- _Description of the task_:
Give back the data exactly, with no images.

- _Records excerpted from a collection_:
++++++++++

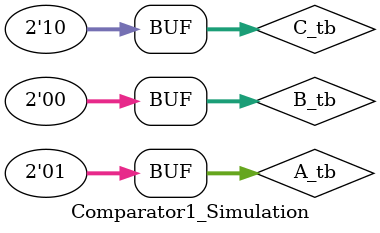
<source format=v>
`timescale 1ns / 1ps

module Comparator1_Simulation(
    );
    reg [1:0]A_tb;
    reg [1:0]B_tb;
    reg [1:0]C_tb;
    wire [1:0]sum_tb;
    comparator1 c1(
    .A(A_tb),
    .B(B_tb),
    .C(C_tb),
    .sum(sum_tb)  
    );
    
    initial begin
    A_tb=0;
    B_tb=0;
    C_tb=0;
    #10;
    
    A_tb=2;
    B_tb=0;
    C_tb=1;
    #10;
    
    A_tb=1;
    B_tb=2;
    C_tb=0;
    #10;
    
    A_tb=0;
    B_tb=2;
    C_tb=1;
    #10;
    
    A_tb=0;
    B_tb=1;
    C_tb=2;
    #10;
    
    A_tb=1;
    B_tb=0;
    C_tb=2;
    #10;
    
    end
endmodule

</source>
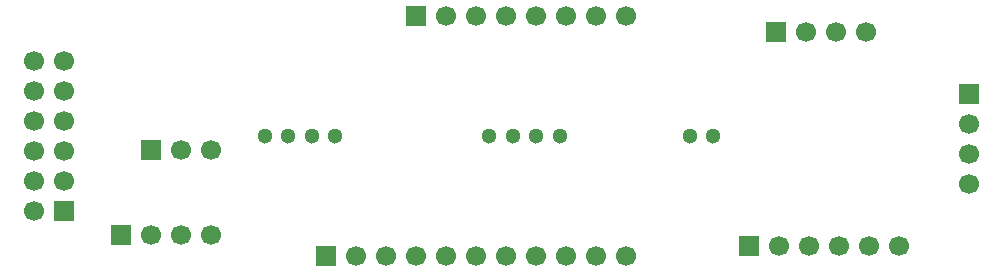
<source format=gbr>
%TF.GenerationSoftware,KiCad,Pcbnew,9.0.5*%
%TF.CreationDate,2025-11-06T16:05:17+09:00*%
%TF.ProjectId,________3,d6ecc3c9-dcfc-4c95-9f33-2e6b69636164,rev?*%
%TF.SameCoordinates,Original*%
%TF.FileFunction,Soldermask,Top*%
%TF.FilePolarity,Negative*%
%FSLAX46Y46*%
G04 Gerber Fmt 4.6, Leading zero omitted, Abs format (unit mm)*
G04 Created by KiCad (PCBNEW 9.0.5) date 2025-11-06 16:05:17*
%MOMM*%
%LPD*%
G01*
G04 APERTURE LIST*
%ADD10R,1.700000X1.700000*%
%ADD11C,1.700000*%
%ADD12C,1.300000*%
G04 APERTURE END LIST*
D10*
%TO.C,J6*%
X108450000Y-153070000D03*
D11*
X110990000Y-153070000D03*
X113530000Y-153070000D03*
X116070000Y-153070000D03*
%TD*%
D10*
%TO.C,J2*%
X180265000Y-141140000D03*
D11*
X180265000Y-143680000D03*
X180265000Y-146220000D03*
X180265000Y-148760000D03*
%TD*%
D10*
%TO.C,J3*%
X161640000Y-154010000D03*
D11*
X164180000Y-154010000D03*
X166720000Y-154010000D03*
X169260000Y-154010000D03*
X171800000Y-154010000D03*
X174340000Y-154010000D03*
%TD*%
D10*
%TO.C,J1*%
X103630000Y-151095000D03*
D11*
X101090000Y-151095000D03*
X103630000Y-148555000D03*
X101090000Y-148555000D03*
X103630000Y-146015000D03*
X101090000Y-146015000D03*
X103630000Y-143475000D03*
X101090000Y-143475000D03*
X103630000Y-140935000D03*
X101090000Y-140935000D03*
X103630000Y-138395000D03*
X101090000Y-138395000D03*
%TD*%
D10*
%TO.C,J7*%
X133457430Y-134590000D03*
D11*
X135997430Y-134590000D03*
X138537430Y-134590000D03*
X141077430Y-134590000D03*
X143617430Y-134590000D03*
X146157430Y-134590000D03*
X148697430Y-134590000D03*
X151237430Y-134590000D03*
%TD*%
D10*
%TO.C,J8*%
X110990000Y-145870000D03*
D11*
X113530000Y-145870000D03*
X116070000Y-145870000D03*
%TD*%
D10*
%TO.C,J4*%
X163950000Y-135880000D03*
D11*
X166490000Y-135880000D03*
X169030000Y-135880000D03*
X171570000Y-135880000D03*
%TD*%
D10*
%TO.C,J5*%
X125837430Y-154910000D03*
D11*
X128377430Y-154910000D03*
X130917430Y-154910000D03*
X133457430Y-154910000D03*
X135997430Y-154910000D03*
X138537430Y-154910000D03*
X141077430Y-154910000D03*
X143617430Y-154910000D03*
X146157430Y-154910000D03*
X148697430Y-154910000D03*
X151237430Y-154910000D03*
%TD*%
D12*
%TO.C,J9*%
X158620000Y-144745000D03*
X156620000Y-144745000D03*
%TD*%
%TO.C,J10*%
X126620000Y-144745000D03*
X124620000Y-144745000D03*
X122620000Y-144745000D03*
X120620000Y-144745000D03*
%TD*%
%TO.C,J11*%
X145620000Y-144745000D03*
X143620000Y-144745000D03*
X141620000Y-144745000D03*
X139620000Y-144745000D03*
%TD*%
M02*

</source>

++++++++++

- _Worked solution_:
<source format=v>
`timescale 1ns / 1ps

module Comparator1_Simulation(
    );
    reg [1:0]A_tb;
    reg [1:0]B_tb;
    reg [1:0]C_tb;
    wire [1:0]sum_tb;
    comparator1 c1(
    .A(A_tb),
    .B(B_tb),
    .C(C_tb),
    .sum(sum_tb)  
    );
    
    initial begin
    A_tb=0;
    B_tb=0;
    C_tb=0;
    #10;
    
    A_tb=2;
    B_tb=0;
    C_tb=1;
    #10;
    
    A_tb=1;
    B_tb=2;
    C_tb=0;
    #10;
    
    A_tb=0;
    B_tb=2;
    C_tb=1;
    #10;
    
    A_tb=0;
    B_tb=1;
    C_tb=2;
    #10;
    
    A_tb=1;
    B_tb=0;
    C_tb=2;
    #10;
    
    end
endmodule

</source>
<source format=gbr>
%TF.GenerationSoftware,KiCad,Pcbnew,9.0.5*%
%TF.CreationDate,2025-11-06T16:05:17+09:00*%
%TF.ProjectId,________3,d6ecc3c9-dcfc-4c95-9f33-2e6b69636164,rev?*%
%TF.SameCoordinates,Original*%
%TF.FileFunction,Soldermask,Top*%
%TF.FilePolarity,Negative*%
%FSLAX46Y46*%
G04 Gerber Fmt 4.6, Leading zero omitted, Abs format (unit mm)*
G04 Created by KiCad (PCBNEW 9.0.5) date 2025-11-06 16:05:17*
%MOMM*%
%LPD*%
G01*
G04 APERTURE LIST*
%ADD10R,1.700000X1.700000*%
%ADD11C,1.700000*%
%ADD12C,1.300000*%
G04 APERTURE END LIST*
D10*
%TO.C,J6*%
X108450000Y-153070000D03*
D11*
X110990000Y-153070000D03*
X113530000Y-153070000D03*
X116070000Y-153070000D03*
%TD*%
D10*
%TO.C,J2*%
X180265000Y-141140000D03*
D11*
X180265000Y-143680000D03*
X180265000Y-146220000D03*
X180265000Y-148760000D03*
%TD*%
D10*
%TO.C,J3*%
X161640000Y-154010000D03*
D11*
X164180000Y-154010000D03*
X166720000Y-154010000D03*
X169260000Y-154010000D03*
X171800000Y-154010000D03*
X174340000Y-154010000D03*
%TD*%
D10*
%TO.C,J1*%
X103630000Y-151095000D03*
D11*
X101090000Y-151095000D03*
X103630000Y-148555000D03*
X101090000Y-148555000D03*
X103630000Y-146015000D03*
X101090000Y-146015000D03*
X103630000Y-143475000D03*
X101090000Y-143475000D03*
X103630000Y-140935000D03*
X101090000Y-140935000D03*
X103630000Y-138395000D03*
X101090000Y-138395000D03*
%TD*%
D10*
%TO.C,J7*%
X133457430Y-134590000D03*
D11*
X135997430Y-134590000D03*
X138537430Y-134590000D03*
X141077430Y-134590000D03*
X143617430Y-134590000D03*
X146157430Y-134590000D03*
X148697430Y-134590000D03*
X151237430Y-134590000D03*
%TD*%
D10*
%TO.C,J8*%
X110990000Y-145870000D03*
D11*
X113530000Y-145870000D03*
X116070000Y-145870000D03*
%TD*%
D10*
%TO.C,J4*%
X163950000Y-135880000D03*
D11*
X166490000Y-135880000D03*
X169030000Y-135880000D03*
X171570000Y-135880000D03*
%TD*%
D10*
%TO.C,J5*%
X125837430Y-154910000D03*
D11*
X128377430Y-154910000D03*
X130917430Y-154910000D03*
X133457430Y-154910000D03*
X135997430Y-154910000D03*
X138537430Y-154910000D03*
X141077430Y-154910000D03*
X143617430Y-154910000D03*
X146157430Y-154910000D03*
X148697430Y-154910000D03*
X151237430Y-154910000D03*
%TD*%
D12*
%TO.C,J9*%
X158620000Y-144745000D03*
X156620000Y-144745000D03*
%TD*%
%TO.C,J10*%
X126620000Y-144745000D03*
X124620000Y-144745000D03*
X122620000Y-144745000D03*
X120620000Y-144745000D03*
%TD*%
%TO.C,J11*%
X145620000Y-144745000D03*
X143620000Y-144745000D03*
X141620000Y-144745000D03*
X139620000Y-144745000D03*
%TD*%
M02*

</source>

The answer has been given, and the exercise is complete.